Photoelectric sensors, sometimes referred to as scanners, are widely used in the fields of electrical and electronic controls in a wide variety of industrial applications. Some sensors are designed as two-part systems, wherein the light transmitting unit and light receiving unit are in separate housings which may be placed remote from each other to define an optical path for sensing the presence or absence of objects. In single-unit sensors, the light transmitter and receiver are combined in a single housing intended to be used with a retro-reflector or a reflective object that is positioned apart from the scanner to define the optical sensing path. The present invention is applicable either to two-part or single-unit scanners; and the preferred form, for purposes of economy, is a single-unit scanner. It is advantageous to provide a scanner construction that is low in cost, flexible in mounting techniques for use in a variety of applications, and rugged enough to withstand environmental factors to which it may be subjected in use. To these ends, a common type of sensor package has been provided in the prior art, known as a threaded barrel sensor. This type of package consists of a cylinder, typically 8, 12, 18 or 30 millimeters in diameter, and threaded over its entire length. Optical output/input is provided at one end via a suitable lens or lenses, and typically an electrical connection in the form of a cable is provided at the other end. Often an indicator LED is provided at the cable end of the barrel to show the ON/OFF status of the sensor output. The threaded length provides a convenient mounting mechanism using a pair of jam nuts to secure it in a simple mounting bracket.
Photoelectric sensors generally have one or two lenses, or a double lens, to collimate and focus the emitted and received light. Typically in prior art barrel sensors, the lenses are made of clear plastic or of glass, and are fastened inside the barrel housing using an intermediate lens holder mechanism, usually a molded plastic part.
Also inside the barrel there is usually a printed circuit board which contains the sensor electronics and the optoelectronic elements, which usually consist of an LED emitter and a phototransistor or photodiode receiver.

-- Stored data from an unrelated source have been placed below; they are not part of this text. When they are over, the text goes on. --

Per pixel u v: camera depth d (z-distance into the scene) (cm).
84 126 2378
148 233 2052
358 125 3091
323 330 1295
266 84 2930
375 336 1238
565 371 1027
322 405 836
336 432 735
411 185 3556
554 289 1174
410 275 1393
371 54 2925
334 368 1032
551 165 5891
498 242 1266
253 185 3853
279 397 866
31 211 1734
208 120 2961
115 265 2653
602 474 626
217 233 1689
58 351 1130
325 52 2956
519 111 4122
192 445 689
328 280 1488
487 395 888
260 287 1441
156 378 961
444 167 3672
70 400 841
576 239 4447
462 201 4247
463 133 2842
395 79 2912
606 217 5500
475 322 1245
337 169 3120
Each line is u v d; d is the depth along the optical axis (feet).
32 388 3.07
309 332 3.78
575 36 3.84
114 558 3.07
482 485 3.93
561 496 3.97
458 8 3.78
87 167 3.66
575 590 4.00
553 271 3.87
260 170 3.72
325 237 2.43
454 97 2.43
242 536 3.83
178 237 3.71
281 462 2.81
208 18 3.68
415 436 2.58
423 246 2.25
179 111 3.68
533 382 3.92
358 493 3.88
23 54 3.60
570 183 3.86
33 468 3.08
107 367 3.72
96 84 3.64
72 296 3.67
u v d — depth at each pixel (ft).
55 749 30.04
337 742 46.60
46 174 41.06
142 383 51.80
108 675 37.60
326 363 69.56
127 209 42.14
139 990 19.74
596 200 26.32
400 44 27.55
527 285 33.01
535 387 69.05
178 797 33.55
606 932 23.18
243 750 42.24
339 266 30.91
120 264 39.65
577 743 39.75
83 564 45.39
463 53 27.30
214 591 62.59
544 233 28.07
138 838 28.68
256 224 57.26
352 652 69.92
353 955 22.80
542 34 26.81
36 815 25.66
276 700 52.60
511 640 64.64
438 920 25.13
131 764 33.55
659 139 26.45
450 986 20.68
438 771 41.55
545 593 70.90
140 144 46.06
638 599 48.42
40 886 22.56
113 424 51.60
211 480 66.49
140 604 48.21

In such prior art barrel sensors, the usual manufacturing technique is to assemble the printed circuit board, install the lenses in the intermediate lens holder, install the lens holder in the barrel (often using an "O"-ring for sealing), install the indicator LED and cable in the rear end cap, install the printed circuit board in the barrel, install the rear end cap on the barrel, then encapsulate the entire assembly with epoxy. The epoxy encapsulation is used for environmental sealing primarily against moisture, but also against other contaminants or gases to which the unit might be exposed in use. In such prior art systems, the encapsulation step requires that all parts fit together and seal perfectly, or else the epoxy will leak into the optical chamber, and may also leak out of the barrel housing. It is therefore necessary to provide leakproof joints around the lenses, the lens holder and the optoelectronic elements to keep epoxy from leaking into them, and around the rear end cap, the indicator LED, and the cable entrance, to prevent epoxy from leaking out. A high degree of dimensional precision in the various parts is required to achieve this sealing. This is an expensive and time-consuming process, but a necessary one in the prior art.
In prior art barrel sensors, even the encapsulation process does not guarantee integrity against environmental influences, because such sensors can be vulnerable to moisture despite the encapsulation. Liquids can enter at epoxy-to-plastic boundaries by capillary action. A common entrance point for moisture is around the indicator LED. Constant thermal cycling of the sensor can cause slight gaps to open. Moisture is then drawn along the boundary over an extended period of time, which could take months, until it reaches a part of the circuit where it lowers the impedance and renders the sensor inoperative or faulty. This capillary action can also take place at each end of the barrel, at the lens boundaries, and at the cable entrance.